Monday, September 22, 2014

Sermon: Blame It On God

Blame it on God
A Sermon for Sunday, August 31st, 2014
By Father John R. Smith


Readings:
Lesson: Exodus 3:1-15
Psalm: Psalm 105:1-6, 23-26, 45b
Epistle: Romans 12:9-21
The Holy Gospel: Matthew 16:21-28

Last week in the Gospel Peter got the Gold Star from Jesus, his teacher.  How? In Caesarea Philippi, a royal city in Galilee named after Emperor Caesar and Philip the Tetrarch, Jesus asked Peter “Who do you say that I am?”  And in this city, where, if you asked anyone on the street, “Who is the Son of God?” they would reply, “Why, Caesar is, of course.”  That was one of Caesar’s first and greatest titles:  Caesar was the Son of God.  Peter got the Gold Star because he with full faith in the middle of a society that had a completely different opinion of who was God, he says “You are the Messiah, the Son of the living God.”

But Gold Stars can lose their stickiness and fall off pretty easily.  Following directly last week’s Gospel, after Peter’s faith-filled confession, Jesus begins to tell his disciples that he must go up to Jerusalem, be tried at the hands of men, and be put to death.  When Peter objects and protests that this cannot be allowed to happen to his Lord, after all, Jesus is supposed to be doing the punishing of the evildoers, not the other way around.  So, Jesus, in the strongest possible words, calls “Gold Star” Peter, Satan:  “Get behind me, Satan!
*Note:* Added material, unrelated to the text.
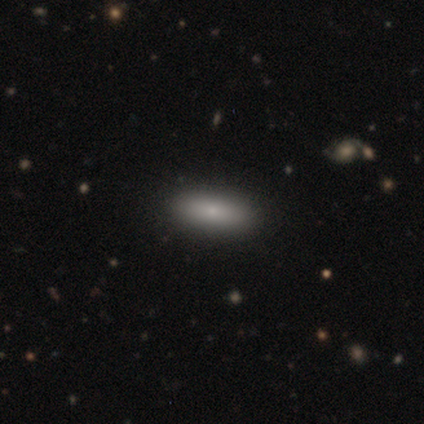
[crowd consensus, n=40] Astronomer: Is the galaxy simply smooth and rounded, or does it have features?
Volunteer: smooth — 78%.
You are a stumbling block to me; for you are setting your mind not on divine things but on human things.”

(I would like to think that James Foley, as he was kneeling there, about to be beheaded, was setting his mind on divine things, on Jesus, in whom he always believed, who gave his life and was raised from the dead.)

We have to know the purposes of God in whom we believe.

It is not divine violence or wrath that Jesus wants for us who sin, but release from the human violence of this world.  And the only way to be released from that violence is to believe in Him and follow his teaching.

Satan was behind Jesus’ eventual death, so much more so than the fearful leaders at the time.  Peter senses this.  Peter is against Satan’s plan.  You can’t blame him for objecting to Jesus’ desire to face the Cross in Jerusalem.  Peter still doesn’t understand what Jesus is about.  He doesn’t want Jesus, The Messiah, to be identified as a victim or scapegoat. This is all too close for Peter, if anyone is going to be a victim, let them be at a distance from us.  Peter wants Jesus to be a victorious God to crush the enemies of Israel, using violence if necessary.

Peter stands in the long tradition of belief which says that God will punish all evildoers (and, unfortunately, we add:  I’ll help you punish them Lord!) that even persists to this day, helped along by even the best translators of the bible.  People do bad things (We think:  I’m a sinner too, but I don’t do anything “that” bad) and God is the Punisher.  For example, in today’s reading from the Letter to the Romans where it states  “Do not repay anyone evil for evil, but take thought for what is noble in the sight of all.  If it is possible, so far as it depends on you, live peaceably with all.  Beloved, never avenge yourselves, but leave room for the wrath of God for it is written, ‘Vengeance is mine, I will repay, says the Lord.”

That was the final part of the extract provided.